• [JOB]
State how many lines in the records contain the word "optimization". Give only the number.

• [INPUT DATA]
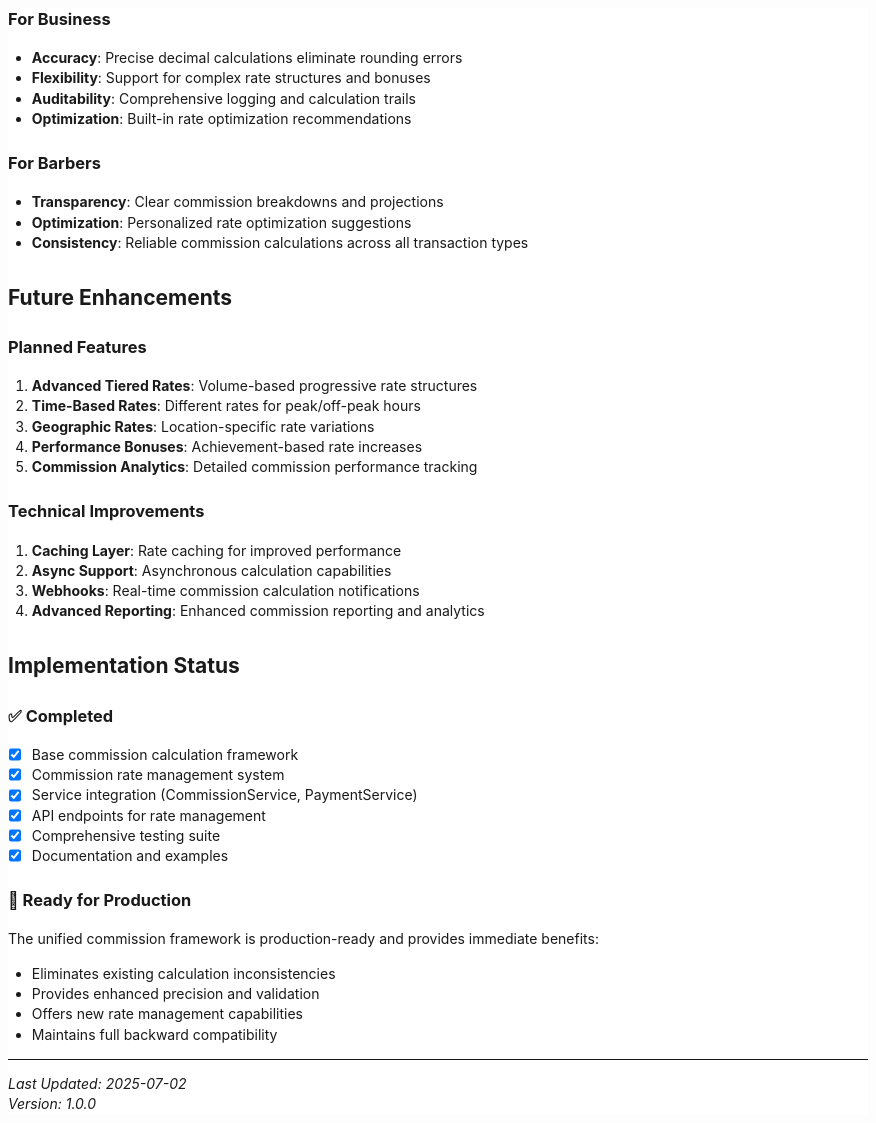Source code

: ### For Business
- **Accuracy**: Precise decimal calculations eliminate rounding errors
- **Flexibility**: Support for complex rate structures and bonuses
- **Auditability**: Comprehensive logging and calculation trails
- **Optimization**: Built-in rate optimization recommendations

### For Barbers
- **Transparency**: Clear commission breakdowns and projections
- **Optimization**: Personalized rate optimization suggestions
- **Consistency**: Reliable commission calculations across all transaction types

## Future Enhancements

### Planned Features
1. **Advanced Tiered Rates**: Volume-based progressive rate structures
2. **Time-Based Rates**: Different rates for peak/off-peak hours
3. **Geographic Rates**: Location-specific rate variations
4. **Performance Bonuses**: Achievement-based rate increases
5. **Commission Analytics**: Detailed commission performance tracking

### Technical Improvements
1. **Caching Layer**: Rate caching for improved performance
2. **Async Support**: Asynchronous calculation capabilities
3. **Webhooks**: Real-time commission calculation notifications
4. **Advanced Reporting**: Enhanced commission reporting and analytics

## Implementation Status

### ✅ Completed
- [x] Base commission calculation framework
- [x] Commission rate management system  
- [x] Service integration (CommissionService, PaymentService)
- [x] API endpoints for rate management
- [x] Comprehensive testing suite
- [x] Documentation and examples

### 🎯 Ready for Production
The unified commission framework is production-ready and provides immediate benefits:
- Eliminates existing calculation inconsistencies
- Provides enhanced precision and validation
- Offers new rate management capabilities
- Maintains full backward compatibility

---

*Last Updated: 2025-07-02*  
*Version: 1.0.0*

• [RESPONSE]
2